• 45°

2006 VHS

grad gets class ring from 1936

(10/27/03)Thanks to his grandmother, Avery Mathes has a ring like no one else in his Vicksburg High class, but figuring out the mystery may be a challenge.

In search for a 16th birthday gift for her grandson, Nellie Caldwell turned to the Internet.

And on E-bay the Web site that allows people to bid on new and used items of all sorts Caldwell found a Vicksburg High School ring from 1936.

The seller’s description said, “This is a vintage solid 14 karat 1936 Vicksburg, Mass. High School Ring….With a civil war cannon on one side and a small plaque that reads Vicksburg National Military Farm.”

When Caldwell read that, she immediately knew this ring was not from any Massachusetts high school.

She and Mathes decided this would be the perfect gift for Avery.

He was thrilled when he opened the gift, but said researching the history and mystery of the ring has been half the fun.

After taking a magnifying glass to the ring, the family has found, of course, that one side of the ring does not read “Vicksburg National Military Farm,” but “Vicksburg National Military Park.”

And the arch near the entrance to the park, which was on Clay Street until 1967, is on the other side of the ring.

A miniature scroll on the other side reads, “Fort Nogales.”

Fort Nogales was a Spanish fort in this area and got its name from the Walnut trees grown in this area. The fort was at river level, below what is now called Fort Hill in the park.

According to Warren County- Vicksburg Public Library archives the Matheses and Caldwell have studied, in 1910, boys’ and girls’ classes were combined, and, in 1915, Vicksburg High School moved from Main Street School to a building on Clay Street. The facility was named Fort Nogales.

And the high school yearbook, published sporadically, was called The Nogales.

Engraved inside the ring are the initials M.E.C., but the Matheses and Caldwell have been unsuccessful in finding a listing of graduates from the school that year.

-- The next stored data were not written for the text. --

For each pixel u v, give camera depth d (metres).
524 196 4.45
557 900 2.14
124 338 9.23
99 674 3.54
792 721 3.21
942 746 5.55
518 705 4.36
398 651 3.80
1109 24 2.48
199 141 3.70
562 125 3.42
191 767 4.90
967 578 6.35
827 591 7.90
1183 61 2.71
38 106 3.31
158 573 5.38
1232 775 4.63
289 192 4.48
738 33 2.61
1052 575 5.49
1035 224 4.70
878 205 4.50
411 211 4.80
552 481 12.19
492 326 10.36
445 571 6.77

Caldwell bought the ring from a couple in Pennsylvania who purchased the ring from their next door neighbors, who were having an estate sale for their aunt.

Caldwell has been in touch with the couple, but the previous owners are vacationing in Florida for the winter, so finding more about the ring will have to wait until spring.

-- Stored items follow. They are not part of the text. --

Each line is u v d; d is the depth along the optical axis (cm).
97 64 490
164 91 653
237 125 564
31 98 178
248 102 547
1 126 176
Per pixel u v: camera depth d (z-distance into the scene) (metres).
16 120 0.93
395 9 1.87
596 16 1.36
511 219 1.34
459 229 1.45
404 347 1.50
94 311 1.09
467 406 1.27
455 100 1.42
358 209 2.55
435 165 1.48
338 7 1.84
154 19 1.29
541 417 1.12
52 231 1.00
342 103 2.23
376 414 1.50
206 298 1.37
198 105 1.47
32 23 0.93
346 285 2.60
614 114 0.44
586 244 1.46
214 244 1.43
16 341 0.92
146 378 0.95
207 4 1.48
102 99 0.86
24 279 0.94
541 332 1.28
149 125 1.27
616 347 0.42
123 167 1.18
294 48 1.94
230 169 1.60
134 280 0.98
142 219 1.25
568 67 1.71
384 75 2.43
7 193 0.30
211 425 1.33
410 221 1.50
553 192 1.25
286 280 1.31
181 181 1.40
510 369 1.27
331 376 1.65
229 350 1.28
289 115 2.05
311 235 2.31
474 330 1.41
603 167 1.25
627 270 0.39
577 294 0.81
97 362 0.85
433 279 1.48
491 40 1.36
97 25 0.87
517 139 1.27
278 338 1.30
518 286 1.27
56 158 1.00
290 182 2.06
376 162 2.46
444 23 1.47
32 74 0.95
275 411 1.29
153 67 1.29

“This ring went all the way to Pennsylvania and has found its way back to Vicksburg,” Caldwell said. “We can’t find who it belonged to and, of course, we don’t want to give it back, but it would be nice to know who it’s from.”

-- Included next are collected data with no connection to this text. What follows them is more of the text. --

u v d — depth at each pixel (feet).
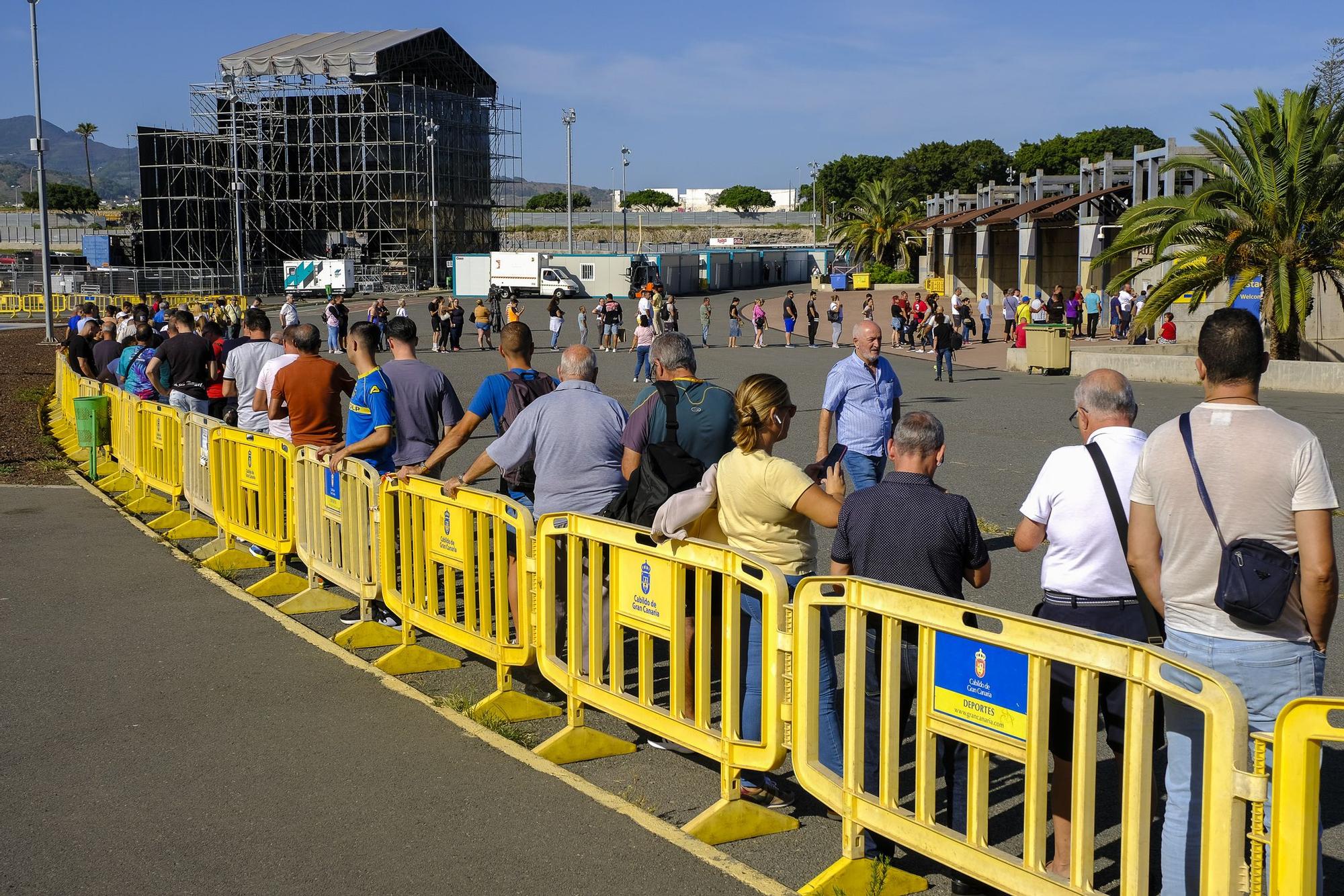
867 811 13.28
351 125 276.62
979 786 12.01
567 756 17.65
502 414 22.50
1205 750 9.88
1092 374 14.17
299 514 26.18
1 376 85.97
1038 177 172.24
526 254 234.58
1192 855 10.80
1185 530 11.22
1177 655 10.28
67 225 459.32
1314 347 98.12
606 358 110.52
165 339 41.83
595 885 13.33
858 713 13.33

In the meantime, Avery Mathes said his friends at Vicksburg High School think the ring is pretty neat.

The ring will be 70 years old when Mathes, a pitcher for the Gator baseball team, graduates in 2006. He wears it nearly every day now, but his mother said he won’t be wearing it when baseball season kicks off.

“He can’t wear it while he pitches, and he can’t leave it in his locker,” Cindy Mathes said of the ring that appraised for nearly $400.

And another twist to the gift: His grandmother gave him one steep stipulation when she presented him with the ring he can never give it to a girl.